Scraping the bowl I: TNT carries "Super Bowl Saturday Night" tomorrow at 8. The program will feature the live presentation of awards for NFL Man of the Year, Players of the Year and Rookie of the Year. Arnold Schwarzenegger also will be on the show, possibly previewing another Ah-nult appearance during CBS' pre-game show Sunday. . . . The Fox network has scheduled an episode of its comedy series "In Living Color" to run simultaneously with halftime of the Battle for Gridiron Supremacy.


Scraping the bowl II: ESPN takes viewers nearly up to kickoff with football programming, featuring a 1 1/2 -hour "NFL GameDay" at noon Sunday, followed by the "Edge NFL Super Bowl XXVI Match-Up" show(first broadcast tomorrow at 8 p.m.) and four hours of Super Bowl highlights. . . . Have you heard the Redskins reggae song on the radio? "Hail to the Redskins, they got the right stuff to win. Hail to the Dreadskins, they'll bring the title home again." Lively up yourself, Joe Gibbs.


Invasion of the Sports Snatchers: WBAL (1090 AM) turns the station over to sports tomorrow. "Sportsline" will air from 6 a.m. to noon, the first four hours with Ron Smith and Jim West and the next two with Jeff Rimer. At noon, it's Maryland-Clemson basketball, followed by "Sportsline" with Rex Barney until 6 p.m. Then "Instant Replay with Pat Summerall" takes over for an hour, and, after a 15-minute news break, the Washington Bullets-Phoenix Suns game will air at 7:15 p.m. After the Bullets, Dan Rodricks' "The Greatest Game Never Played," a rebroadcast of a dream game between all-time Orioles and all-time Yankees teams, completes the day. WBAL also will cover the NFL exhibition game ticket sales at Memorial Stadium and the Orioles Winter Carnival at Martin's West. Approximately nine hours of sports talk are scheduled. So, how many different ways can you say that the Orioles need better pitching?


Constructive criticism: "Why can't you just call the game the Super Bowl, like everybody else?" the boss asked. "What's with all this Ultimate Game, Titanic Tilt junk?"

Well, boss, I said, I just was trying to lighten things up. You know, offer mocking tribute to an event that has grown beyond its importance, possibly doing my little bit to deflate the overblown aura of the game.

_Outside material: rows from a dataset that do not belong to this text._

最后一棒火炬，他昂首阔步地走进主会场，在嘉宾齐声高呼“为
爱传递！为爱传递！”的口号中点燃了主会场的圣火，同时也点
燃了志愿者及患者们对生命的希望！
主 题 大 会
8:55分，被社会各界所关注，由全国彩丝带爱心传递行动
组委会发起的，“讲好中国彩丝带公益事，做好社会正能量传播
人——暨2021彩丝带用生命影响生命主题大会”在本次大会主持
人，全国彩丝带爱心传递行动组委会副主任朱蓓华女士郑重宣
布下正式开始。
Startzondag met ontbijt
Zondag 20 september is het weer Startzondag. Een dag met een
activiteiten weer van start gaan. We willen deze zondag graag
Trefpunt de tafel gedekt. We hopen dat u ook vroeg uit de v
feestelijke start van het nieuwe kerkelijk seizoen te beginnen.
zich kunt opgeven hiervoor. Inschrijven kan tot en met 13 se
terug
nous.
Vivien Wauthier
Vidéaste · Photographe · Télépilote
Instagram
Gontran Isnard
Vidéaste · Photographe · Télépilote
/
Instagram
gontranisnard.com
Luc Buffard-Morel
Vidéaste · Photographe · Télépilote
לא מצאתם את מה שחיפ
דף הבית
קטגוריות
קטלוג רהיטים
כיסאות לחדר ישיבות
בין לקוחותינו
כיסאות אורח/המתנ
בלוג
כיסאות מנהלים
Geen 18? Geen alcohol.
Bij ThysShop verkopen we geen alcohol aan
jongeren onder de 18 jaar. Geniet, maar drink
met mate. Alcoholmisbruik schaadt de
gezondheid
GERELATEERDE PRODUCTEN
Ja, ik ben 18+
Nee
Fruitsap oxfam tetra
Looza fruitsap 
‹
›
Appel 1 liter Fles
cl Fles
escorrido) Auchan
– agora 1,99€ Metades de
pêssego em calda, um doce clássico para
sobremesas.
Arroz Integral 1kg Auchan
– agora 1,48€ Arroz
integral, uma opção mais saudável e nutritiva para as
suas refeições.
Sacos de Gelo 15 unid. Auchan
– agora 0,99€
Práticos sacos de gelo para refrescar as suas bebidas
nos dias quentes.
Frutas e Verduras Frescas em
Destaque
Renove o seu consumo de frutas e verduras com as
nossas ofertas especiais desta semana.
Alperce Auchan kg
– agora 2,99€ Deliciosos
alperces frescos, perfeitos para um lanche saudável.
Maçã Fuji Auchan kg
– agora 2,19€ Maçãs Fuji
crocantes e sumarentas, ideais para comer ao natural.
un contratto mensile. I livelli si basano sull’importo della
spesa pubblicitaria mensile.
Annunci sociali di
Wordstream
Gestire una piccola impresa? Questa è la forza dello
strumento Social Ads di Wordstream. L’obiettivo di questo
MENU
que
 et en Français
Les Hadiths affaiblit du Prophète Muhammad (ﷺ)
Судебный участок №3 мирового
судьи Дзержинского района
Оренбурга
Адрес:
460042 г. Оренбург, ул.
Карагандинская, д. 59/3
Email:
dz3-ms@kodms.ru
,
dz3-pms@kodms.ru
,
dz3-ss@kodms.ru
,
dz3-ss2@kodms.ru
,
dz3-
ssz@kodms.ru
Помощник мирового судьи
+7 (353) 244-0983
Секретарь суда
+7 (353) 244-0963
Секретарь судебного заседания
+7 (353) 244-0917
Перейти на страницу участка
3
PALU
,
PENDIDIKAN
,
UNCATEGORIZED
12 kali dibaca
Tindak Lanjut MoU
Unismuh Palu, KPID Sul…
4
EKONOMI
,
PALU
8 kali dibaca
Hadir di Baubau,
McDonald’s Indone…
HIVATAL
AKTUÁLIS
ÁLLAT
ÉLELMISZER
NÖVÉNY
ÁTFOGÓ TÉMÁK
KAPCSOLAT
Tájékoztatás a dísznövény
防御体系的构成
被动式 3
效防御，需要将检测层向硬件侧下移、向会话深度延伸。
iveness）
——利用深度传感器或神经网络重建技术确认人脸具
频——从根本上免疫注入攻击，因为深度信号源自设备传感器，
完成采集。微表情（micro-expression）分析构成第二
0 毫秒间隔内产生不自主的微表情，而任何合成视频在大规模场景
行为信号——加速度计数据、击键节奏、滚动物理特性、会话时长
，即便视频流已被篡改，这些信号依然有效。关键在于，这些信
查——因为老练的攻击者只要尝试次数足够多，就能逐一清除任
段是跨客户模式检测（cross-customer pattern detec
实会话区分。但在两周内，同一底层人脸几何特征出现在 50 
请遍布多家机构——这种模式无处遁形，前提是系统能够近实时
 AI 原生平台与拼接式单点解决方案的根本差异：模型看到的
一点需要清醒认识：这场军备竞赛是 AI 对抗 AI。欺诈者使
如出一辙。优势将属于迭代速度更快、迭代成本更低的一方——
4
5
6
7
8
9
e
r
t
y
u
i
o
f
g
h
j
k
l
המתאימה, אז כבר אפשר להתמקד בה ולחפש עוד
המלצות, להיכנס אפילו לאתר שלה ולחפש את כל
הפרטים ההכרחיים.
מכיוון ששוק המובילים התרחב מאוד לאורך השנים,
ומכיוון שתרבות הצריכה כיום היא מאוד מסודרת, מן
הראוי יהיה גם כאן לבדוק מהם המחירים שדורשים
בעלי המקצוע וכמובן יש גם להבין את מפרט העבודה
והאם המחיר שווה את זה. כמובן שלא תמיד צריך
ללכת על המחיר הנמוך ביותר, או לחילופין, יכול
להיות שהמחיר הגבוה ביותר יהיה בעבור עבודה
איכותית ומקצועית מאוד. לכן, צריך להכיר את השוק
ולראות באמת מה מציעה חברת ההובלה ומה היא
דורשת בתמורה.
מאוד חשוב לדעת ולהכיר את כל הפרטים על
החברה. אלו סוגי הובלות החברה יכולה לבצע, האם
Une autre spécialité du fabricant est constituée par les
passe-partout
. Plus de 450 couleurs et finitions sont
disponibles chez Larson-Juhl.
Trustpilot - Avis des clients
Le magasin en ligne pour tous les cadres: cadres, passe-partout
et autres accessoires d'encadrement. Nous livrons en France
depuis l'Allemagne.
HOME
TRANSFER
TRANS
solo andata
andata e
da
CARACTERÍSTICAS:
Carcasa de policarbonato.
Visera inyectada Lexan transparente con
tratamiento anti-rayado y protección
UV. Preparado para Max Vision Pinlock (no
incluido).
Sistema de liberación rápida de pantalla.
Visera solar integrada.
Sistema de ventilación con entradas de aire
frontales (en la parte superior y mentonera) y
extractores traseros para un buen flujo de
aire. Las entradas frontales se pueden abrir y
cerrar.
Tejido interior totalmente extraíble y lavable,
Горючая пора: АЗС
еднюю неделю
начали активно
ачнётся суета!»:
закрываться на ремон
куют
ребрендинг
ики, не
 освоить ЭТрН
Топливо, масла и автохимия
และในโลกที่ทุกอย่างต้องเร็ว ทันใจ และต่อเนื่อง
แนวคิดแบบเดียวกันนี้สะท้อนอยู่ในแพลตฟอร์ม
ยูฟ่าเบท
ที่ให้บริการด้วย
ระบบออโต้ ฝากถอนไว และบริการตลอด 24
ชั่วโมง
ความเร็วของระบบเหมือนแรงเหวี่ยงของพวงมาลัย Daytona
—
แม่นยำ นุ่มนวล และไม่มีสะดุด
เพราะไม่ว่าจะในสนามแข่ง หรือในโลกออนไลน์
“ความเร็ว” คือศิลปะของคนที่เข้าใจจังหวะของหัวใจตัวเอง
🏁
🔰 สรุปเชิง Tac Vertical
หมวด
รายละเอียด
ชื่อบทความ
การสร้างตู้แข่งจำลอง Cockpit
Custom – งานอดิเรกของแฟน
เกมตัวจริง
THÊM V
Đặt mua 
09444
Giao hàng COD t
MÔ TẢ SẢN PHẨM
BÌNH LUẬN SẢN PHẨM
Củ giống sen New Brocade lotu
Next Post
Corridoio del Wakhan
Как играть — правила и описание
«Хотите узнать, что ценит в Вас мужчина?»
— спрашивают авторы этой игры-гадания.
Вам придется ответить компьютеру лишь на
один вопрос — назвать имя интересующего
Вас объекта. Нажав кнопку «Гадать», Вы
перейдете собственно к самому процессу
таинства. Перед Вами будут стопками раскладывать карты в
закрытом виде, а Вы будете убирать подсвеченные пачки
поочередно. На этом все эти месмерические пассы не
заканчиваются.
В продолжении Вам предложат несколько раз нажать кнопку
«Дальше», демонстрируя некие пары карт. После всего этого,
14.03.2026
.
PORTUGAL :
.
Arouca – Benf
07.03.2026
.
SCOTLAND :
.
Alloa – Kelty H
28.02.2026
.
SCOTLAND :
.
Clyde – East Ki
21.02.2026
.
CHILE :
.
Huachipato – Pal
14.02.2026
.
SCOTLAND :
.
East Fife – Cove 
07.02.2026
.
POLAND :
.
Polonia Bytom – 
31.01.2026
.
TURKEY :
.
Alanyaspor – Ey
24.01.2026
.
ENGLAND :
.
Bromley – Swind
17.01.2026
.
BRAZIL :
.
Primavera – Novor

"Deflate an overblown aura?" he replied. "How dare you mix a metaphor in my office? And why do you have me speaking only in sentences that end in question marks?"

I thought it was kind of in keeping with the spirit of this part of the column, I told him, where you give me three things you want to know.

"The spirit? You think this thing has a spirit?" the boss thundered, not noticing he still was being quoted in interrogatives. "The only thing that saves this column," he said, flipping a switch on the wall that put him in a declarative sentence, "is my contribution."

Things My Boss Wants to Know: Is it true that ESPN's Tom Jackson raided Prince's closet for an outfit to wear Sunday? . . . Who will CNN's Buddy Ryan pick to win Sunday? (Ryan, who's not at all bitter about being fired by the Eagles, will predict that Philadelphia won't win.) . . . What was the big scoop ESPN's Fred Edelstein had from the Super Bowl? (He said that the Lombardi trophy ice sculpture outside the Metrodome would start melting if the temperature rose much above freezing.)